Dolayısıyla jeodinamik bir bakış açısından öznelliğin üretiminin ele alınışı, onun kolektif zemininden zuhur edişinin, yani onun oluşumunun gerçek koşullarının ampirik bir sorunsallaştırılması ve zuhur etmiş varlığın virtüel potansiyellerinin sınanmasıdır. Burada çok sayıda jeolojik kuvvet etkinlik halindedir: fizyokimyasal, organik vb. kuvvetler kadar antropomorfik kuvvetler de. Kapitalist toplumlarımızda en çok dikkate almamız gereken jeolojik kuvvet kuşkusuz sermayedir. Ve ardından da yine çeşitli fizyokimyasal ve organik akışları kesmeye, bölüştürmeye, yönlendirmeye ve dağıtmaya muktedir olduğunca diğer sosyal oluşumlar… İnsan öznelliği bilince ve dile indirgenemez semiyotik akışların, yapısal eğilimlere indirgenemez eylem kümelerinin, bizzat insani fenomenlere indirgenemez organik ve fizyokimyasal akımların bir kıvrımı; tüm bu akımlarının belirli bir eklemlenişinden zuhur eden bir kozmik varlık, kendi bileşenlerine ve etkilerine indirgenemez bir nesnedir (Harman, Nesne Yönelimli Ontoloji). Lâkin tüm varlıklar, farklı düzey ile katmanları işe karıştırsa ve karıştırmasa da zaten böyledir. Öznellik diğer varlıklar nezdinde ayrıcalıklı bir varlık değil, diğer varlıklar arasında herhangi biri olarak, yani tekil olarak, kendi farkını haiz bir varlıktır. Ama zaten bir taş da öyledir.

Öznellik ve Koşul

Evet, bileşenler açısından öznelliğin zemininin heterojen bir zemin olduğu, dahası onun ifade yolları açısından da semiyotik bir heterojenliğin söz konusu olduğundan bahsettik. Öznelliğin kasıtlı olarak bu heterojen yanları bastırılmadığı, onların bu çokluğunun üzerinde bir şiddet uygulanmadığı sürece öznellik açık uçlu, çoğul bir süreç olur. Fakat henüz bir öznelliğin tezahürünün gerçek koşullarına değinmiş değiliz.
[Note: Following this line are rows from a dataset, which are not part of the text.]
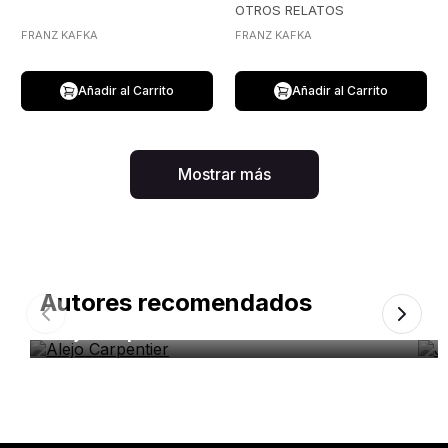
OTROS RELATOS
FRANZ KAFKA
FRANZ KAFKA
Añadir al Carrito
Añadir al Carrito
Mostrar más
Autores recomendados
Alejo Carpentier
J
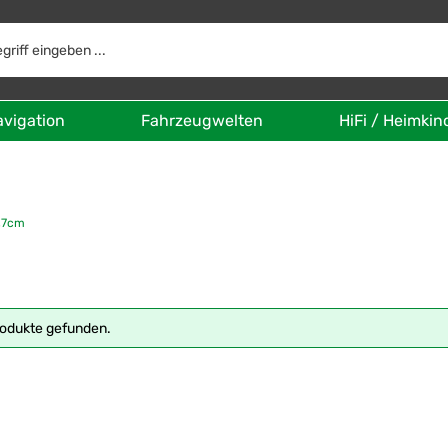
avigation
Fahrzeugwelten
HiFi / Heimkin
,7cm
rodukte gefunden.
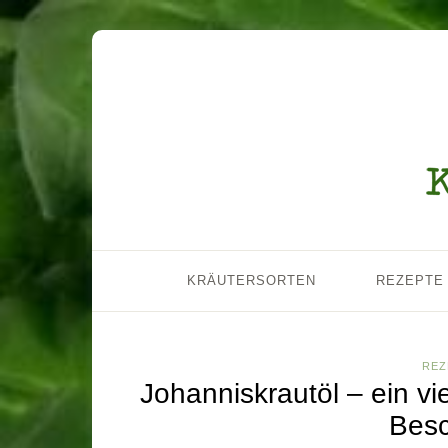
KRÄUTERSORTEN
REZEPTE
REZ
Johanniskrautöl – ein vie
Bes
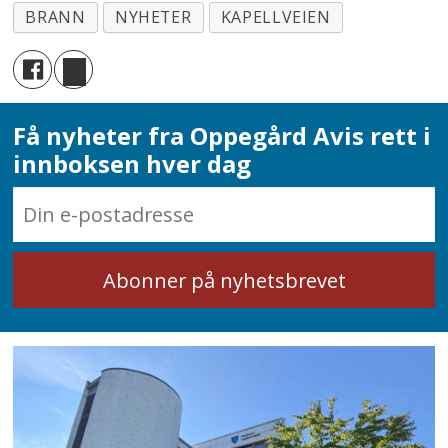
BRANN
NYHETER
KAPELLVEIEN
Få nyheter fra Oppegård Avis rett i
innboksen hver dag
Bu gerçek koşul(lar) nedir?

Bunun, en azından materyalist bir yaklaşım açısından öznellikle eş-biçimli olmayacağı açıktır. Peki ama bu ne demektir? Felsefe tarihinde koşul ile koşullanan arasındaki ilişki üzerine uzun bir tartışma vardır. Hume, Kant, Hegel, Husserl, Heidegger, Sartre ve başka bir dizi filozofu, bilhassa öznellik açısından koşul ve koşullanan, yani öznelliğin zemini/temeli ile öznelliğin tezahürü arasındaki oyuna odaklanan bir felsefe geleneğinin parçası olarak görebiliriz. Elbette, bu liste de çoğaltılabilir, fakat benim tartışacağım konu açısından mühim olan nokta şu: Bu gelenekle eleştirel bir diyalog halinde koşul ve koşullanan arasındaki ilişkiyi olabilecek en radikal noktaya taşıyan Deleuze.
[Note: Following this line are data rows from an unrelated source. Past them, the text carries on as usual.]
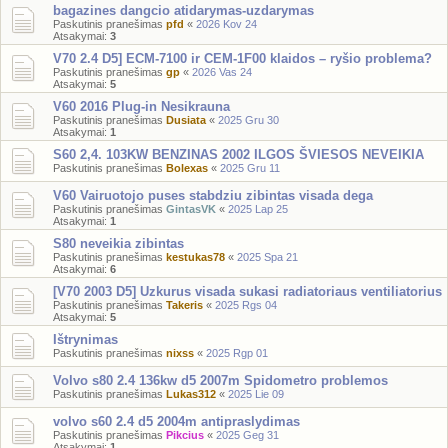
bagazines dangcio atidarymas-uzdarymas
Paskutinis pranešimas
pfd
«
2026 Kov 24
Atsakymai:
3
V70 2.4 D5] ECM-7100 ir CEM-1F00 klaidos – ryšio problema?
Paskutinis pranešimas
gp
«
2026 Vas 24
Atsakymai:
5
V60 2016 Plug-in Nesikrauna
Paskutinis pranešimas
Dusiata
«
2025 Gru 30
Atsakymai:
1
S60 2,4. 103KW BENZINAS 2002 ILGOS ŠVIESOS NEVEIKIA
Paskutinis pranešimas
Bolexas
«
2025 Gru 11
V60 Vairuotojo puses stabdziu zibintas visada dega
Paskutinis pranešimas
GintasVK
«
2025 Lap 25
Atsakymai:
1
S80 neveikia zibintas
Paskutinis pranešimas
kestukas78
«
2025 Spa 21
Atsakymai:
6
[V70 2003 D5] Uzkurus visada sukasi radiatoriaus ventiliatorius
Paskutinis pranešimas
Takeris
«
2025 Rgs 04
Atsakymai:
5
Ištrynimas
Paskutinis pranešimas
nixss
«
2025 Rgp 01
Volvo s80 2.4 136kw d5 2007m Spidometro problemos
Paskutinis pranešimas
Lukas312
«
2025 Lie 09
volvo s60 2.4 d5 2004m antipraslydimas
Paskutinis pranešimas
Pikcius
«
2025 Geg 31
Atsakymai:
1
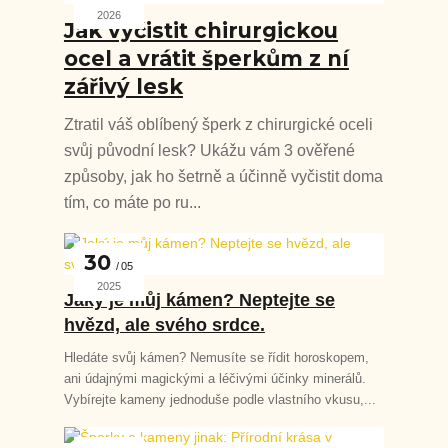
2026
Jak vyčistit chirurgickou
ocel a vrátit šperkům z ní
zářivý lesk
Ztratil váš oblíbený šperk z chirurgické oceli
svůj původní lesk? Ukážu vám 3 ověřené
způsoby, jak ho šetrně a účinně vyčistit doma
tím, co máte po ru...
30
05
2025
Jaký je můj kámen? Neptejte se
hvězd, ale svého srdce.
Hledáte svůj kámen? Nemusíte se řídit horoskopem,
ani údajnými magickými a léčivými účinky minerálů.
Vybírejte kameny jednoduše podle vlastního vkusu,...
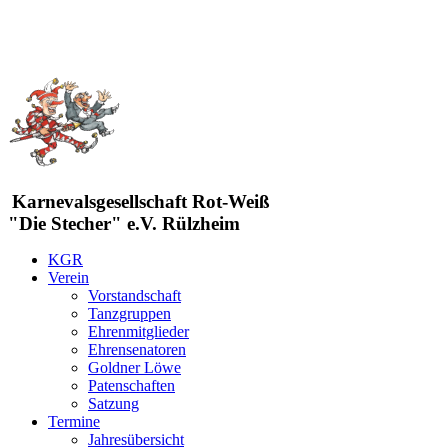
Karnevalsgesellschaft Rot-Weiß
"Die Stecher" e.V. Rülzheim
KGR
Verein
Vorstandschaft
Tanzgruppen
Ehrenmitglieder
Ehrensenatoren
Goldner Löwe
Patenschaften
Satzung
Termine
Jahresübersicht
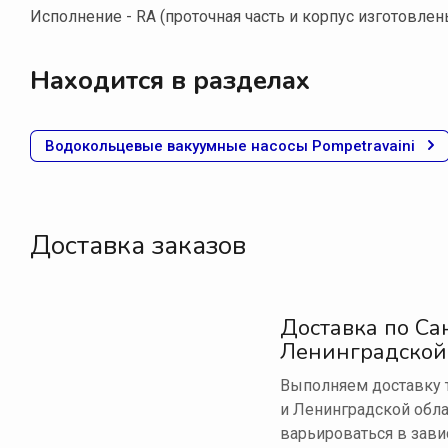
Исполнение - RA (проточная часть и корпус изготовлены 
Находится в разделах
Водокольцевые вакуумные насосы Pompetravaini
Доставка заказов
Доставка по Са
Ленинградской
Выполняем доставку т
и Ленинградской обла
варьироваться в зави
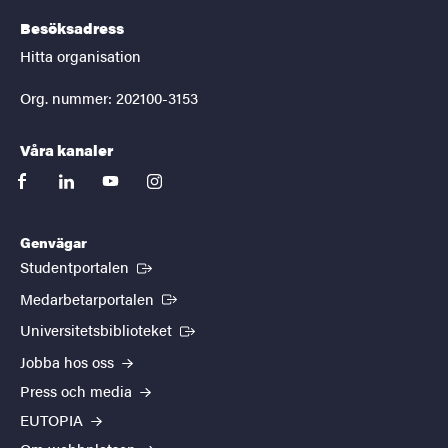
Besöksadress
Hitta organisation
Org. nummer: 202100-3153
Våra kanaler
facebook
linkedin
youtube
instagram
Genvägar
(Extern länk)
Studentportalen
(Extern länk)
Medarbetarportalen
(Extern länk)
Universitetsbiblioteket
Jobba hos oss
Press och media
EUTOPIA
Deleuze’ün buradaki meselesinin onun felsefesinin merkezi meselesi olduğu rahatlıkla iddia edilebilir. Yakın zamanda ortaya çıkmış “Temellendirme Nedir?” isimli erken (1956-7) derslerinden itibaren, öznellik ile onun temellendirilmesi, yani temeli arasındaki ilişki meselesinin onun asıl felsefi izleği olduğu görülebiliyor. Alıkoyacağımız şey şu: Hume’dan başlayarak felsefe, öznelliği bir aşma, verili olanın aşılması olarak düşünmüştür. Verili olanlar, yani yukarıda bizim “bileşenler” dediğimiz şeyler, bize öznelliğin doğrudan oluşumunu vermezler. Onlar, yalnızca koşulların bir kısmıdır: yediklerimiz, içtiklerimiz kadar, mikrobiyatayı, tekno aygıtları vb. düşünün. Fakat tüm bu bileşenleri bir öznellik olarak üreten şeyi düşünmek için Hume-Sartre çizgisinden ayrılmalıyız. Nedir bu çizgi?
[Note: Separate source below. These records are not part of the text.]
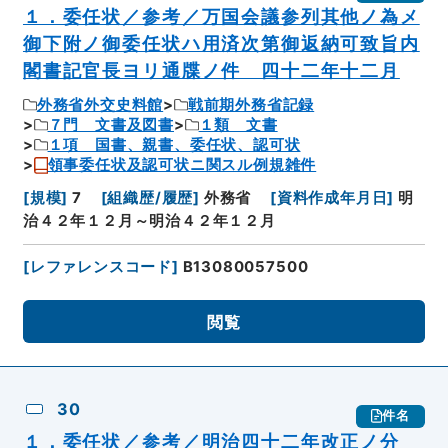
１．委任状／参考／万国会議参列其他ノ為メ
御下附ノ御委任状ハ用済次第御返納可致旨内
閣書記官長ヨリ通牒ノ件 四十二年十二月
外務省外交史料館
戦前期外務省記録
７門 文書及図書
１類 文書
１項 国書、親書、委任状、認可状
領事委任状及認可状ニ関スル例規雑件
[
規模
]
7
[
組織歴/履歴
]
外務省
[
資料作成年月日
]
明
治４２年１２月～明治４２年１２月
[
レファレンスコード
]
B13080057500
閲覧
30
件名
１．委任状／参考／明治四十二年改正ノ分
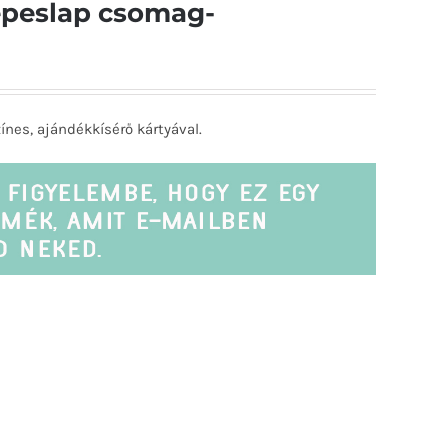
épeslap csomag-
ínes, ajándékkísérő kártyával.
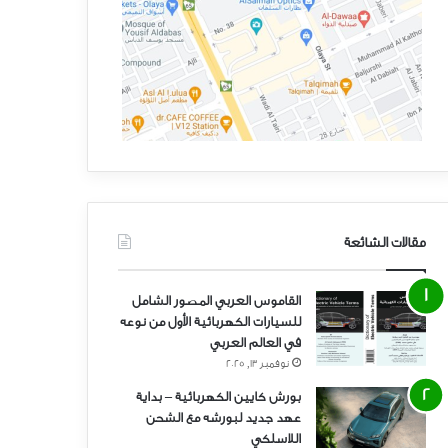
مقالات الشائعة
القاموس العربي المصور الشامل
للسيارات الكهربائية الأول من نوعه
في العالم العربي
نوفمبر 13, 2025
بورش كايين الكهربائية – بداية
عهد جديد لبورشه مع الشحن
اللاسلكي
Bu çizgi Hume’un alışkanlığı, Kant’ın ve Husserl’in transandantal Egosu, nihayet Sartre’ın kişisel-olmayan bilinci olsun, koşulla koşullanan arasında bir eş-biçimlilik varsayan, bu yüzden de koşulu “mümkün deneyimin” koşulu olarak kavrayan görece idealist çizgidir. Sartre gibi bir filozofta dahi, transandantal alan=(kişisel olmayan) bilinç önermesi bir kez ortaya konduğunda, koşullanan (yani öznellik) ile koşul (yani transandantal alan) arasındaki eşbiçimlilik yeniden tesis edilmiş ve heterojenlik ve fark, yani kendinde fark kaybedilmiş olur. Bu geleneğin aynı zamanda hümanist ve insan-merkezci gelenek olmasında kuşkusuz şaşılacak bir şey yok, zira eşbiçimlilik kavrayışındaki “biçimin” “insan biçimci” olduğu ya da en azından “bilinç biçimli” olduğu görülüyor.

Deleuze ne yapıyor peki? Hem bu eşbiçimliliği, hem de koşulun birliğini parçalıyor: çünkü düşünmek istediği mümkün deneyimin koşulları değil, gerçek deneyimin koşulları. Adım adım gidelim.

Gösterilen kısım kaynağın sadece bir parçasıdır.